I wasn’t certain how this night was going to play out, and I couldn’t shake Anton’s words that the future is uncertain, that you never know what might happen, that you need to seize the day. So as we approached the tracks, I whispered, “Lien-hua, if for some reason I don’t make it out of here tonight, I want you to know-”
“Don’t talk like that.”
“Seriously, there’s something I was-”
“Pat. Stop.”
“Listen, I know this is a bad time, but I was gonna ask you if-”
“Patrick. You know I don’t like talk about finality and failure.” Her words were unequivocal. “Whatever it is, tell me later. When this is over.”
I recalled our conversation at the motel about twists at the end of the story, when everything you thought was true turns out to be a giant house of cards, when hope that seemed guaranteed disappears in a final dramatic plunge.
No, she’s right, Pat. This isn’t the time. Make it special. Make it right.
“Okay. Later, then,” I consented at last. “When this is over.”
We finished rounding the bend, and I saw what I’d been hoping to find: resting on the track twenty meters away was a small motorized platform built to transport people or supplies.
The railcar was simple-four steel wheels attached to a metal base about two meters square. A handrail rested on narrow supports that skirted the perimeter of the platform. On the left, a control panel sat above a small but powerful-looking motor. Two operating lights hung from the railing, one on the front of the cart, the other on the back, to light the way when traveling in either direction on the track.
Stretching beyond the railcar, the tunnel disappeared in a straight southeasterly direction. “It must go under the Chippewa River,” I muttered.
Lien-hua climbed onto the platform and approached the control panel. “I’ll drive.”
I stepped up beside her. “That’s good by me.”
It took her only seconds to figure out how to start the motor.
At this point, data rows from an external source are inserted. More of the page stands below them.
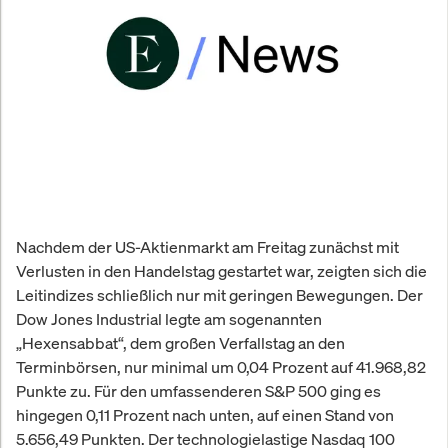
Nachdem der US-Aktienmarkt am Freitag zunächst mit
Verlusten in den Handelstag gestartet war, zeigten sich die
Leitindizes schließlich nur mit geringen Bewegungen. Der
Dow Jones Industrial legte am sogenannten
„Hexensabbat“, dem großen Verfallstag an den
Terminbörsen, nur minimal um 0,04 Prozent auf 41.968,82
Punkte zu. Für den umfassenderen S&P 500 ging es
hingegen 0,11 Prozent nach unten, auf einen Stand von
5.656,49 Punkten. Der technologielastige Nasdaq 100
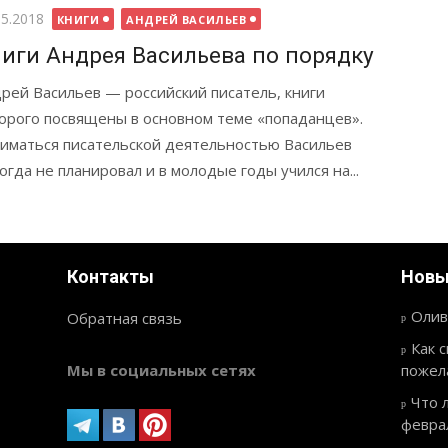
бликовано
05.2018
КНИГИ
АНДРЕЙ ВАСИЛЬЕВ
иги Андрея Васильева по порядку
рей Васильев — российский писатель, книги
орого посвящены в основном теме «попаданцев».
иматься писательской деятельностью Васильев
огда не планировал и в молодые годы учился на...
Контакты
Новы
Олив
Обратная связь
Как 
Мы в социальных сетях
пожел
Что 
февра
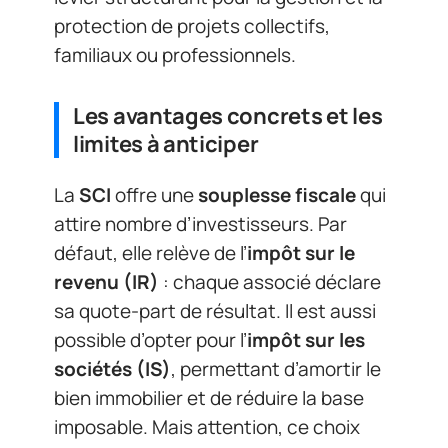
protection de projets collectifs,
familiaux ou professionnels.
Les avantages concrets et les
limites à anticiper
La
SCI
offre une
souplesse fiscale
qui
attire nombre d’investisseurs. Par
défaut, elle relève de l’
impôt sur le
revenu (IR)
: chaque associé déclare
sa quote-part de résultat. Il est aussi
possible d’opter pour l’
impôt sur les
sociétés (IS)
, permettant d’amortir le
bien immobilier et de réduire la base
imposable. Mais attention, ce choix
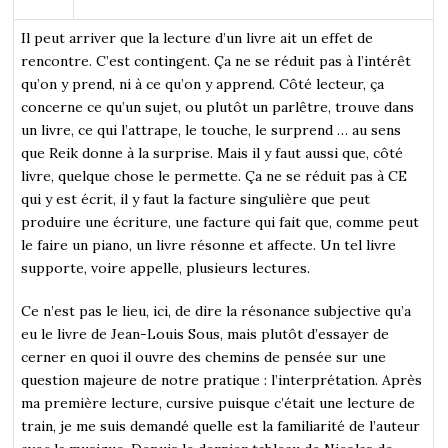
Il peut arriver que la lecture d’un livre ait un effet de
rencontre. C’est contingent. Ça ne se réduit pas à l’intérêt
qu’on y prend, ni à ce qu’on y apprend. Côté lecteur, ça
concerne ce qu’un sujet, ou plutôt un parlêtre, trouve dans
un livre, ce qui l’attrape, le touche, le surprend … au sens
que Reik donne à la surprise. Mais il y faut aussi que, côté
livre, quelque chose le permette. Ça ne se réduit pas à CE
qui y est écrit, il y faut la facture singulière que peut
produire une écriture, une facture qui fait que, comme peut
le faire un piano, un livre résonne et affecte. Un tel livre
supporte, voire appelle, plusieurs lectures.
Ce n’est pas le lieu, ici, de dire la résonance subjective qu’a
eu le livre de Jean-Louis Sous, mais plutôt d’essayer de
cerner en quoi il ouvre des chemins de pensée sur une
question majeure de notre pratique : l’interprétation. Après
ma première lecture, cursive puisque c’était une lecture de
train, je me suis demandé quelle est la familiarité de l’auteur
When she did, the two electric running lights flicked on and a yellowish glow appeared in front of and behind us.
“How fast do you think this thing can go?” I asked.
“Let’s find out.” She throttled forward, and the sound of the motor filled the passageway. It wasn’t as loud as I expected, but it was noisy enough that it’d make it difficult to talk during the trip.
Flicking off our flashlights, we both kept our guns out and ready.
And we accelerated toward the ELF station.
Amber had completely stopped crying, and for some reason that made Tessa uneasy. The fire flicked, danced before them.
She believes in God, Tessa thought, in forgiveness, in all that.
“So I read some of the Bible tonight,” Tessa said tentatively.
“Really?”
“Yeah, I sorta stole one from the motel.”
“You stole a Bible?”
“Pathetic, huh?”
A slight grin. “Well, I’m sure that’s one thing you can be forgiven for.”
“Actually, that’s what I was reading about. Forgiveness.”
“Oh, and is that why you mentioned you stole it?” Amber sounded amused, and that heartened Tessa. “To transition to the topic?”
Busted.
“Um. Maybe.”
The fire flickered. Snapped. “What were you reading?”
“A story about this woman who crashed a party where Jesus was eating supper. Everyone thought she was a terrible sinner, I guess, I don’t know, a prostitute. And she was weeping on his feet and drying them with her hair.”